The Indian government has threatened the United States that it will approach the World Trade Organization (WTO) over the latest tariffs dispute between the two nations, India exports goods worth $5.6 billion annually at preferential rates under generalized system of preferences (GSP) which is about to be reviewed by the United States Trade Representative (USTR). In April, USTR announced that it will review the preferential trade agreement of India, Indonesia, and Kazakhstan. The decision to review the GSP was taken due to lobbying from the US dairy industry and the US medical device industry which alleged that India’s trade barriers were affecting US exports in these sectors.

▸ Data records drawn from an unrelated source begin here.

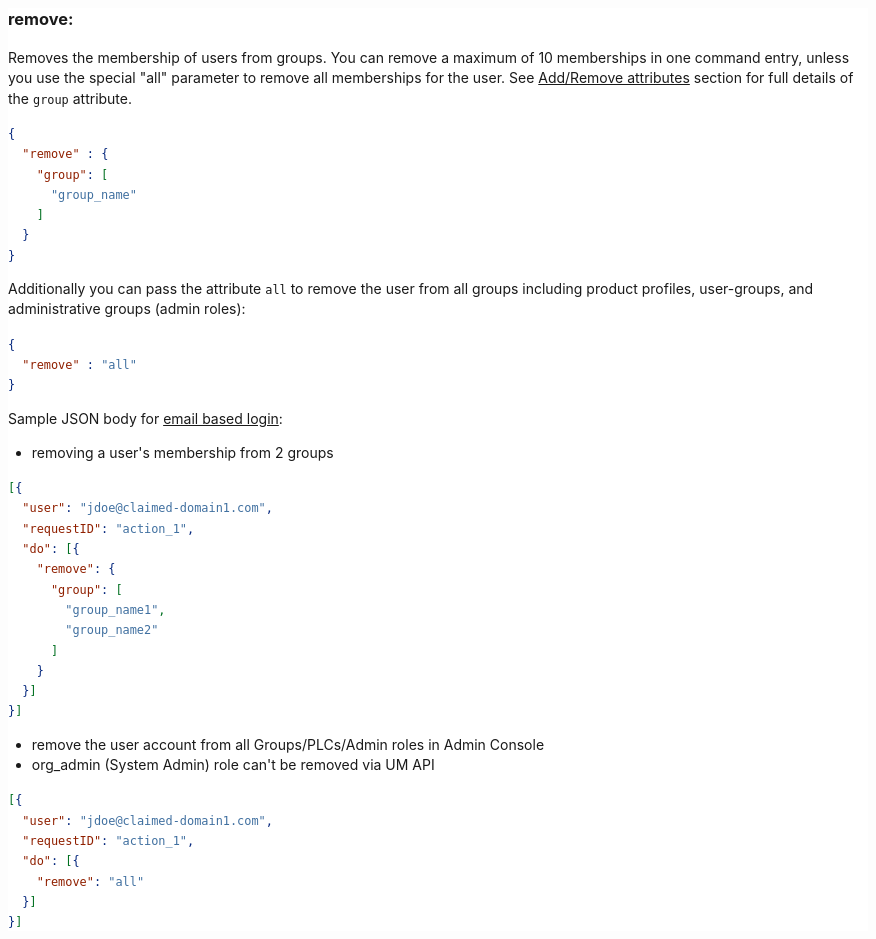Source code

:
 ```json
```  


### <a name="remove" class="api-ref-subtitle">__remove:__</a>
Removes the membership of users from groups. You can remove a maximum of 10 memberships in one command entry, unless you use the special  "all" parameter to remove all memberships for the user. See [Add/Remove attributes](#addRemoveAttr) section for full details of the `group` attribute.

```json
{
  "remove" : {
    "group": [
      "group_name"
    ]
  }
}
```
Additionally you can pass the attribute `all` to remove the user from all groups including product profiles, user-groups, and administrative groups (admin roles):
```json
{
  "remove" : "all"
}
```

Sample JSON body for [email based login](ActionsCmds.md#emailVsUsername):   

* removing a user's membership from 2 groups 
```json
[{
  "user": "jdoe@claimed-domain1.com",
  "requestID": "action_1",
  "do": [{
    "remove": {
      "group": [ 
        "group_name1", 
        "group_name2"
      ]
    }
  }]
}]
```  

* remove the user account from all Groups/PLCs/Admin roles in Admin Console 
* org_admin (System Admin) role can't be removed via UM API
```json
[{
  "user": "jdoe@claimed-domain1.com",
  "requestID": "action_1",
  "do": [{
    "remove": "all"
  }]
}]
```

However, an Indian official expressed his reservation against this claim, saying “We had never closed dairy imports. Many countries like France, Germany, and New Zealand are now giving the certification about the feed used and export dairy products to India. The US can also follow a similar route.”
USTR’s GSP subcommittee will review GSP on 19th June where an Indian representative is expected to participate. India in its submission to the USTR said “While the GSP is considered as an exception to the ‘most favored nation’ (MFN) principle, the conferment of tariff benefits among the beneficiary developing countries should also be governed by the principle of non-discrimination. Both the United States and India are members of the WTO and should strive to uphold the principles guiding the operation of the GSP scheme.”
Indo-US relations soared since last few decades with trade, security cooperation and intelligence sharing witnessing a rapid increase. The Trump administration enhanced security operations with India, and took several tough actions against longtime Indian enemy Pakistan thanks to Indian pressure. The personal chemistry between PM Modi and President Trump is also considered to be very warm but on the trade front, both leaders are diametrically opposite. PM Modi has championed globalization and free trade, while on the other hand Trump got elected by riding on an anti-globalization wave. Trump vehemently opposed the free trade deals like Trans-pacific Partnership (TTP) and North American Free Trade Agreement (NAFTA) because he thought American industries are losing due to free trade. Trump administration imposed tariffs on Indian steel and aluminum exports, after which India reciprocated by imposing retaliatory tariffs on 20 items including peas, chickpeas, wheat, soybean oil, cocoa powder, chocolate products and golf carts.
The World Trade Organization (WTO) is an intergovernmental organization that regulates international trade. India reminded US that WTO rules governing GSP contained a non-discriminatory and non-reciprocal grant of tariff benefits, it said “Picking out India along with a few GSP benefiting countries, for potential withdrawal of tariff preferences on the ground that India does not provide the US ‘equitable and reasonable access’ to its market would be inconsistent with the non-discriminatory and non-reciprocal obligations governing GSP.”
It is important for the US to realize that the times are gone when it used to pressurize developing countries to take decisions according to the will of American leaders. If America will impose tariffs on Indian products and services, the Indian government will retaliate with the same,which will be a lose-lose situation. The US may provide a substitute to Indian steel and aluminum export but they will find it hard to replace Indian services like Software and Call centers. Therefore, America needs India more than we need the Americans. Donald Trump has taken positive steps in the field of defense and foreign policy with regard to India. He should extend that to economic partnership as well, since India is going to be the most important American partner in Asia for decades to come.